Bad Economy for the Middle

 Ezra Klein looks at our problems.

“In one of the best decades the American economy has ever recorded, families were bled dry by landlords, hospital administrators, university bursars and child-care centers,” Annie Lowrey wrote. “For millions, a roaring economy felt precarious or downright terrible.” 

The numbers are startling. The median home price in 1950 was 2.2 times the average annual income; by 2020, it was six times average annual income. Child care costs grew by about 2,000 percent — yes, you read that right — between 1972 and 2007. Family premiums for employer-based health insurance jumped by 47 percent between 2011 and 2021, and deductibles and out-of-pocket costs shot up by almost 70 percent. The average price for brand-name drugs on Medicare Part D rose by 236 percent between 2009 and 2018. Between 1980 and 2018, the average cost of an undergraduate education rose by 169 percent.

We papered over the affordability crisis with low prices for consumer goods, soaring asset values that kept richer Americans happy, subsidies for some Americans at certain times and mountains of debt: housing debt and student-loan debt and medical debt that kept the working class semi-afloat. But none of this addressed the core problem. For far too long, the prices of the things we need most have been growing far faster than inflation.

And so a weird economy emerged, in which a secure, middle-class lifestyle receded for many, but the material trappings of middle-class success became affordable to most. In the 1960s, it was possible to attend a four-year college debt-free, but impossible to purchase a flat-screen television. By the 2020s, the reality was close to the reverse.

There’s a famous video where you’re told to keep your eye on a basketball being passed around and, as you do, you miss an actor in a gorilla suit ambling across the scene. But once you’ve seen the gorilla, you never miss it again. Politics works like that, too. It’s not just about the problems we have. It’s about the problems we learn to see. The prices problem has been lurking for years, but it’s never been the core of our politics. Now it is.

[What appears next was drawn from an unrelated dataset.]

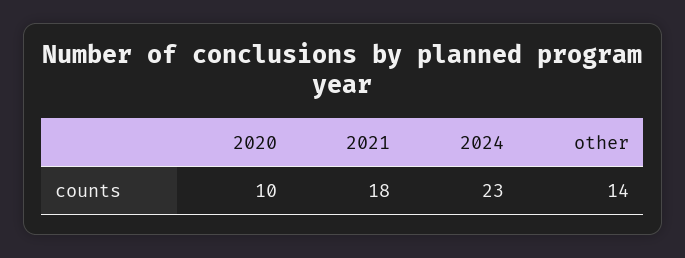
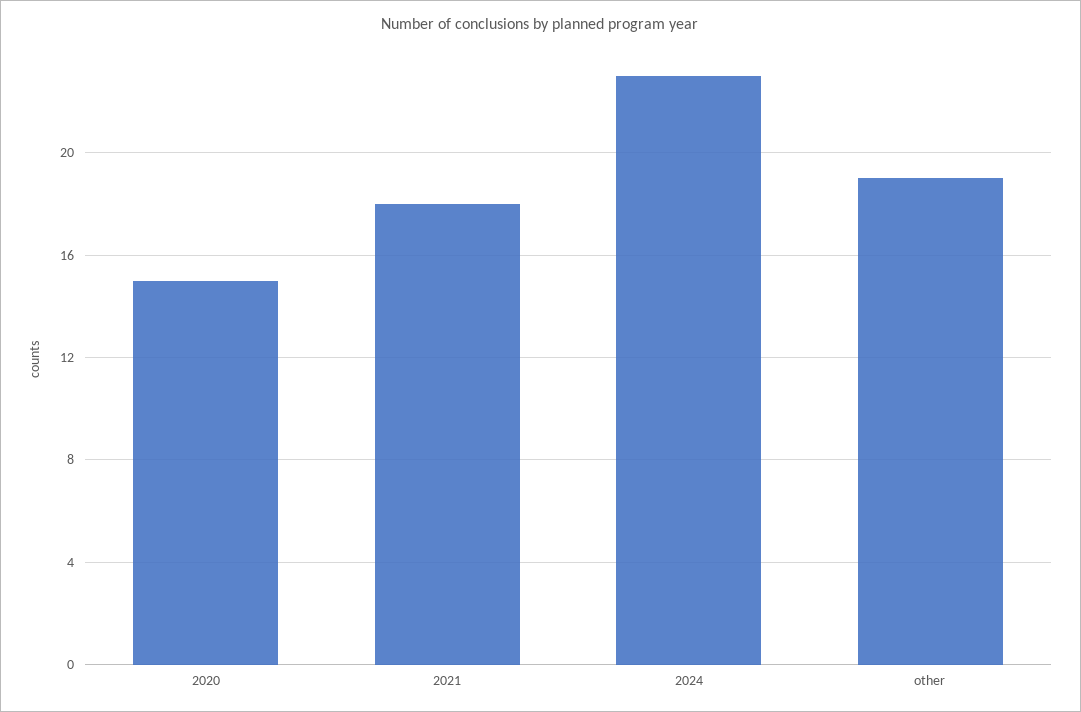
2020: 10 -> 15
other: 14 -> 19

The political party that dominates this next era will be the one that shares the public’s fury and puts prices at the center of their agenda.

There are some early glimmers of what that might look like. The New Democrat Coalition, which is made up of 99 moderate-ish House Democrats, recently released a package of policy proposals meant to address inflation. But much of it is aimed at the affordability crisis that predates the rise in inflation. It includes legislation that would use federal transportation dollars to push cities and states to make it easier to build housing, that would ease worker shortages by raising legal immigration and that would cap insulin costs and allow Medicare to negotiate more drug prices.

If liberals look, they’ll find no end of ideas for bringing down prices across the economy. “I’ve been pulling my hair out about this stuff for years,” Dean Baker, one of the founders of the liberal Center for Economic and Policy Research, told me. “We can’t just accept markets as structured and then use tax and subsidy policy to make it less bad. A real big problem with progressives is we treat the market problems as givens rather than restructure those markets.”

For decades now, we’ve been in a politics of spending. The questions were about how much to spend and what to spend on. We’re moving into a politics that looks superficially similar but is fundamentally different: a politics of prices. How much to spend, and where to direct that spending, still matters. But it’ll be subordinate to a larger goal: bringing down prices across the economy. And that’ll be the work of years, perhaps decades.